# My pygmy cories are not pygymy cories!



## jaela (Feb 22, 2012)

I went to an LPS recently to buy supplies for my rats, and saw that one of their community fish tanks said "pygmy corydora" on it. Since I've already decided to have pygmy cories in a tank that just finished cycling, I decided to take some home. I'd planned to buy mine online, but they were right there, so hey, why not, right?
Anyway, I got them home and realised that they are a different species of dwarf cories, corydora habrosus -- rather than a thin stripe on the body, they have thicker, splotchier ones. No pictures right now because my camera is broken, but they look just like online pictures of c. habrosus.
I've heard that all three species of dwarf cories are pretty similar, but is there anything about the care for these guys that differs from c. pygmaeus?
I have six of them in my 15g planted with anacharis and anubias. They seem to be very active and playful, and especially like hanging out on a little rock cave I have in the tank. I try to drop their sinking pellets on the cave because they love feeding on it.
Additionally, I'm planning to add a betta sorority to this tank. It will be very densely planted at that point with lots of hiding places, and it's a tall tank so I'm assuming the betta girls will stay pretty high up most of the time and thus away from the bottom-dwelling cories, but is there any chance his might cause trouble? Or something additional I should do to make sure I can maintain peace between the two species?
Thanks! =]


----------



## nwachter (Apr 4, 2012)

Mostly all cory species have the same care type. As long as they aren't bronze corys which grow 4 inches, they should be fine. Just make sure you give them algae wafers and othe sinking food, and provide adequate schools. In that size of a tank i'd say get 8 or 9 if thats all your getting.


----------



## Bombalurina (Oct 10, 2011)

I think you are thinking of emerald cories, Nwatcher. Bronzes don't get that big. 

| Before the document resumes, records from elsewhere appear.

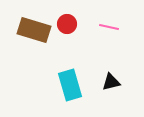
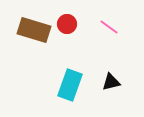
pink line: rotated 24 degrees clockwise
cyan rectangle: rotated 36 degrees clockwise
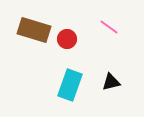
red circle: moved 15 px down
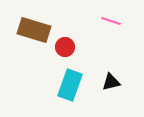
pink line: moved 2 px right, 6 px up; rotated 18 degrees counterclockwise
red circle: moved 2 px left, 8 px down
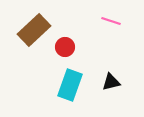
brown rectangle: rotated 60 degrees counterclockwise
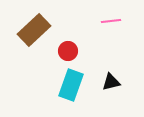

Jaela - your fish will be fine.  They have the same care as pygmy cories and are just as cute. If the girls tolerate each other, chances are they won't be at all bothered by some tiny, innocuous bottom dwellers.


----------



## Mo (Mar 15, 2012)

Habrosus cories are oftenly called Pygmy or dwarf Corydoras so it wasn't incorrect labeling, as line as you know how to properly care for Pygmy cories then your Habrosus should do fine as they both have similar requirements


----------



## Fin2you (Mar 5, 2012)

On top of that, the habrosus are also called salt & pepper cory's which can be mistaken for Peppered cory's which aren't a dwarf....
I have habrosus I've lost 1/2 of my school but am going to add more. I found they would play tag with my male betta when they were in that tank with julii's but they've been moved in with my female betta. they love algae wafers as well as the sinking pellets


----------